Another disappointed suitor, however, has hit back with a major purchase. Deutsche Borse is to pay £1.4 billion for the International Securities Exchange, an options trading platform, based in New York.
The deal will beef up the German exchange’s Eurex derivative platform — a joint enterprise with Swiss exchange SWX. It also smartly tucks away mony the hedge funds were asking to be returned to them.
And what is the LSE doing amid this flurry of activity? Clara Furse is stoutly concentrating on internal matters, like the EDX, its challenger to Liffe which escaped her clutches a few years ago.
Independence means independence then!
Posted in Consolidation, Deutsche Borse, ISE, Irish Stock Exchange, LSE, London Stock Exchange
The Irish Stock Exchange (ISE) won’t go public and will stand back from the current consolidation mania, which it wisely views as a fad that may be regretted later.

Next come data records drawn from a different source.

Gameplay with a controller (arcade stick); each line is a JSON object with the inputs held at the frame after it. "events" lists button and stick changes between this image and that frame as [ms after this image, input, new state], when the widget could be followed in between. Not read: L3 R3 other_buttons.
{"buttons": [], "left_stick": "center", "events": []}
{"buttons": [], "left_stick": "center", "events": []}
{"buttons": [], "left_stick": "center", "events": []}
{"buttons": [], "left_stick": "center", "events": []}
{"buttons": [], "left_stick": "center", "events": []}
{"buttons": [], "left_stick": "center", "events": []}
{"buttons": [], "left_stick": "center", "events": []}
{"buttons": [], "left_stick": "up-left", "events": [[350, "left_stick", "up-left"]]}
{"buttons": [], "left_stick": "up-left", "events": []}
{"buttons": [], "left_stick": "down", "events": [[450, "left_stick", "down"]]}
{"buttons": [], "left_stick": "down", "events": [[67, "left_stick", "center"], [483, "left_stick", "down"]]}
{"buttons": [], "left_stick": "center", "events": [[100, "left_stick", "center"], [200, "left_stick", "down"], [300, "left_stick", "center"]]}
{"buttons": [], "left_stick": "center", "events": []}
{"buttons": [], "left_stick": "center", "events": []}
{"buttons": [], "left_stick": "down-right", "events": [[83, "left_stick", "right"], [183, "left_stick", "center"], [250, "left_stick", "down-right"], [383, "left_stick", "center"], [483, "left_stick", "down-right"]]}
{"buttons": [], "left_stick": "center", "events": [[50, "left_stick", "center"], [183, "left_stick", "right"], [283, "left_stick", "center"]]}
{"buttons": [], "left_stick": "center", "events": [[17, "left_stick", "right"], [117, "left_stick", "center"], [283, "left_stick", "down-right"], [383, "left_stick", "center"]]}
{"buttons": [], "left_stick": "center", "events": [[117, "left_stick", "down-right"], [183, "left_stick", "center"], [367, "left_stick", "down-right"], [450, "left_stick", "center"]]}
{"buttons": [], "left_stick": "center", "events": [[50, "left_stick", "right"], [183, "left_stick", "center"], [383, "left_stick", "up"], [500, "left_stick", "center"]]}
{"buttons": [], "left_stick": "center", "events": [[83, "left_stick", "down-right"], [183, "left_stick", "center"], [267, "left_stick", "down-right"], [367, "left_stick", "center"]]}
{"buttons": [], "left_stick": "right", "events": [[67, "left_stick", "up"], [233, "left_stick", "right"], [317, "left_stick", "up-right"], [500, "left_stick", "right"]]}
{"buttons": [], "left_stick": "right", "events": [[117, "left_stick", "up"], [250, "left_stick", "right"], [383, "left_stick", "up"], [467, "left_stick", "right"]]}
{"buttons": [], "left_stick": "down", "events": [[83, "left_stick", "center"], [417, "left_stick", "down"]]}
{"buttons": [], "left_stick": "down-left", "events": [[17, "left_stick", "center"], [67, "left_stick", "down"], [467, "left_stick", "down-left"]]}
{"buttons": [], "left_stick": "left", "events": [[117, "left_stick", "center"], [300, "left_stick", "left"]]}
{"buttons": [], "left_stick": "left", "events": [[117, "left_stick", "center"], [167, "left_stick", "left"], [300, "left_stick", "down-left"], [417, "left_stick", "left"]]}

Chief Executive Tom Healy said today that the exchange is too small for an initial public offering, adding it was in no hurry to merge with anyone. “We’re probably too small and we don’t need the money,” Healy told observers at a financial markets conference.
Healy also confirmed that the exchange had not been approached over a takeover. “A corporate event is a good bit of time into the future … some years,” said Healy. One wonders if anyone outside Ireland knows of its existence.
“We outsource our technology from Deutsche Borse. This buys us some time,” he said. “We can afford to watch and see how it all shakes out.”
Now there’s a model that the LSE could follow.